Suppose we have a 4th-order tensor T with dimensions (i,j,k,l), and we want to contract it along the last two dimensions to obtain a 2nd-order tensor S with dimensions (i,j):
S_{ij} = \sum_{k,l} T_{ijkl}
We can use einsum to perform this operation as follows:
## generate a 4th-order tensor
T = np.random.rand(3, 4, 5, 6)
## contract
np.einsum('ijkl->ij', T)Here, the string 'ijkl->ij' tells einsum to contract the tensor T along the last two dimensions and return the resulting matrix.
This is equivalent to use np.sum function:
np.sum(T, axis=(2, 3))Suppose we have a batch of n matrices A_1, ..., A_n with dimensions (m, p) and a batch of n matrices B_1, ..., B_n with dimensions (p, q), and we want to compute their batch product C_1, ..., C_n with dimensions (m, q):
C_i = A_iB_i
We can use einsum to perform this operation as follows:
n = 5
m = 3
p = 4
q = 5
## generate two matrixs
A = np.random.rand(n, m, p)
B = np.random.rand(n, p, q)
## compute batch matrix multiplication
np.einsum('nmp,npq->nmq', A, B)Here, the string 'nmp,npq->nmq' tells einsum to perform the batch matrix multiplication and return the resulting batch of matrices.

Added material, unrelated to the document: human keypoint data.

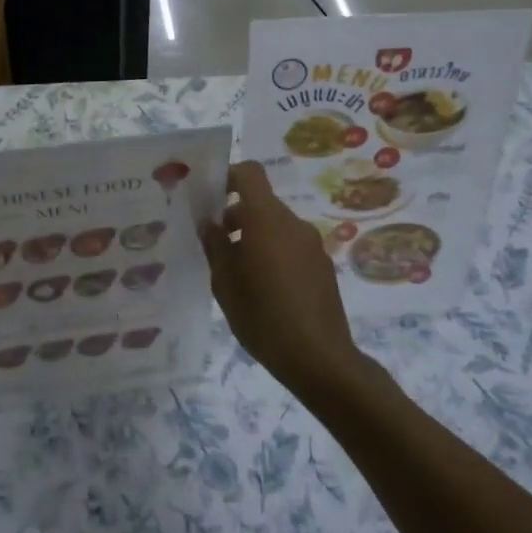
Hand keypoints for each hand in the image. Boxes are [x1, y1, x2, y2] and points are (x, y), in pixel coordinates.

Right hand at [199, 161, 360, 395]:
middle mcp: (293, 224)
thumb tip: (209, 223)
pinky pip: (291, 246)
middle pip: (262, 202)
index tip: (210, 198)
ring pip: (276, 226)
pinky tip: (263, 289)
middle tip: (215, 243)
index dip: (228, 177)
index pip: (250, 174)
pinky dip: (273, 252)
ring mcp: (312, 245)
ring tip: (236, 271)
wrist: (319, 359)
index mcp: (267, 220)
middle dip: (236, 215)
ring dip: (254, 236)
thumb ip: (215, 245)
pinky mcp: (323, 266)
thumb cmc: (263, 317)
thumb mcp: (224, 283)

This is equivalent to use np.matmul function:
np.matmul(A, B)In this tutorial, we have learned what einsum is and how to use it effectively in NumPy. We have covered the basics of the einsum function, including its string notation format, and have explored several examples of how it can be used to perform various array operations such as dot products, matrix multiplications, and tensor contractions.
By mastering einsum, you can perform complex array operations in a more efficient and concise manner, saving valuable time and computational resources. So go ahead and give it a try in your next scientific computing project!